• **Work order**:
Reproduce each line of the entries below word for word, keeping the original line breaks.

• **Data**:
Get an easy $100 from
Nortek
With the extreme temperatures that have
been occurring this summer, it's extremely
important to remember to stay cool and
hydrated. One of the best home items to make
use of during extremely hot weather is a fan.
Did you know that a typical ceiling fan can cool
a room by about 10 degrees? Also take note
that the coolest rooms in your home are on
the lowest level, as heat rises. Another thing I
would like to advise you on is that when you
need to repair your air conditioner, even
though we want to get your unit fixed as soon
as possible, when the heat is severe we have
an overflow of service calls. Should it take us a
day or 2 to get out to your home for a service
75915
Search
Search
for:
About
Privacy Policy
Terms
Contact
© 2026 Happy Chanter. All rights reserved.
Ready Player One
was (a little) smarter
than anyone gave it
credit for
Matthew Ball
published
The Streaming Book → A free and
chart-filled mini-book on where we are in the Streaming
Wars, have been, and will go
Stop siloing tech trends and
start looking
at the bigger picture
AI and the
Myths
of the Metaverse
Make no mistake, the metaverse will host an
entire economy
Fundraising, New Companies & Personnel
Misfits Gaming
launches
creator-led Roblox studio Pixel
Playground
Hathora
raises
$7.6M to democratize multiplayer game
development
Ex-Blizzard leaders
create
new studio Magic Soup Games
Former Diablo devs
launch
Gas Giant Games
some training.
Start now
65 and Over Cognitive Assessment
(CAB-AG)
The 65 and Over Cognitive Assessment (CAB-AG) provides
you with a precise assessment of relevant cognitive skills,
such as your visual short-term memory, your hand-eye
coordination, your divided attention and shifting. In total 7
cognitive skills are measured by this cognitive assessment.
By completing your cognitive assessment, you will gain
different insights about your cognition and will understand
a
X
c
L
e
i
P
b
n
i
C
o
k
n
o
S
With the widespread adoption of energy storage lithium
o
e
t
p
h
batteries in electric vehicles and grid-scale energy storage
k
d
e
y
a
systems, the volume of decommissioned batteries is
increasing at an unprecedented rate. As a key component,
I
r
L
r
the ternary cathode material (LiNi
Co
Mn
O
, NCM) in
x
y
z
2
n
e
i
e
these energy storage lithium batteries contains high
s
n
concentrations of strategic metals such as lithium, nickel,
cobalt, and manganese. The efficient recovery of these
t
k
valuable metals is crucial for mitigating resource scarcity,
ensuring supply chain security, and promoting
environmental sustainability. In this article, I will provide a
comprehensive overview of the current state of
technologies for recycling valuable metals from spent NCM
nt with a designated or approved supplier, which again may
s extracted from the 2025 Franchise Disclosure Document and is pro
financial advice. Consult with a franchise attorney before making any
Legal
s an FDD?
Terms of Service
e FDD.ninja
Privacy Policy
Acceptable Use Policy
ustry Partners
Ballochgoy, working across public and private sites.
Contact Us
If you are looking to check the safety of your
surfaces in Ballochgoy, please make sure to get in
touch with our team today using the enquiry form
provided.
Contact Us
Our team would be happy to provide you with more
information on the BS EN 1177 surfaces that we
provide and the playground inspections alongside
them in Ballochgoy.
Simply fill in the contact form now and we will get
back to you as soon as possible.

• **Exercise answer**:
Get an easy $100 from
Nortek
With the extreme temperatures that have
been occurring this summer, it's extremely
important to remember to stay cool and
hydrated. One of the best home items to make
use of during extremely hot weather is a fan.
Did you know that a typical ceiling fan can cool
a room by about 10 degrees? Also take note
that the coolest rooms in your home are on
the lowest level, as heat rises. Another thing I
would like to advise you on is that when you
need to repair your air conditioner, even
though we want to get your unit fixed as soon
as possible, when the heat is severe we have
an overflow of service calls. Should it take us a
day or 2 to get out to your home for a service
75915
Search
Search
for:
About
Privacy Policy
Terms
Contact
© 2026 Happy Chanter. All rights reserved.
Ready Player One
was (a little) smarter
than anyone gave it
credit for
Matthew Ball
published
The Streaming Book → A free and
chart-filled mini-book on where we are in the Streaming
Wars, have been, and will go
Stop siloing tech trends and
start looking
at the bigger picture
AI and the
Myths
of the Metaverse
Make no mistake, the metaverse will host an
entire economy
Fundraising, New Companies & Personnel
Misfits Gaming
launches
creator-led Roblox studio Pixel
Playground
Hathora
raises
$7.6M to democratize multiplayer game
development
Ex-Blizzard leaders
create
new studio Magic Soup Games
Former Diablo devs
launch
Gas Giant Games
some training.
Start now
65 and Over Cognitive Assessment
(CAB-AG)
The 65 and Over Cognitive Assessment (CAB-AG) provides
you with a precise assessment of relevant cognitive skills,
such as your visual short-term memory, your hand-eye
coordination, your divided attention and shifting. In total 7
cognitive skills are measured by this cognitive assessment.
By completing your cognitive assessment, you will gain
different insights about your cognition and will understand
a
X
c
L
e
i
P
b
n
i
C
o
k
n
o
S
With the widespread adoption of energy storage lithium
o
e
t
p
h
batteries in electric vehicles and grid-scale energy storage
k
d
e
y
a
systems, the volume of decommissioned batteries is
increasing at an unprecedented rate. As a key component,
I
r
L
r
the ternary cathode material (LiNi
Co
Mn
O
, NCM) in
x
y
z
2
n
e
i
e
these energy storage lithium batteries contains high
s
n
concentrations of strategic metals such as lithium, nickel,
cobalt, and manganese. The efficient recovery of these
t
k
valuable metals is crucial for mitigating resource scarcity,
ensuring supply chain security, and promoting
environmental sustainability. In this article, I will provide a
comprehensive overview of the current state of
technologies for recycling valuable metals from spent NCM
nt with a designated or approved supplier, which again may
s extracted from the 2025 Franchise Disclosure Document and is pro
financial advice. Consult with a franchise attorney before making any
Legal
s an FDD?
Terms of Service
e FDD.ninja
Privacy Policy
Acceptable Use Policy
ustry Partners
Ballochgoy, working across public and private sites.
Contact Us
If you are looking to check the safety of your
surfaces in Ballochgoy, please make sure to get in
touch with our team today using the enquiry form
provided.
Contact Us
Our team would be happy to provide you with more
information on the BS EN 1177 surfaces that we
provide and the playground inspections alongside
them in Ballochgoy.
Simply fill in the contact form now and we will get
back to you as soon as possible.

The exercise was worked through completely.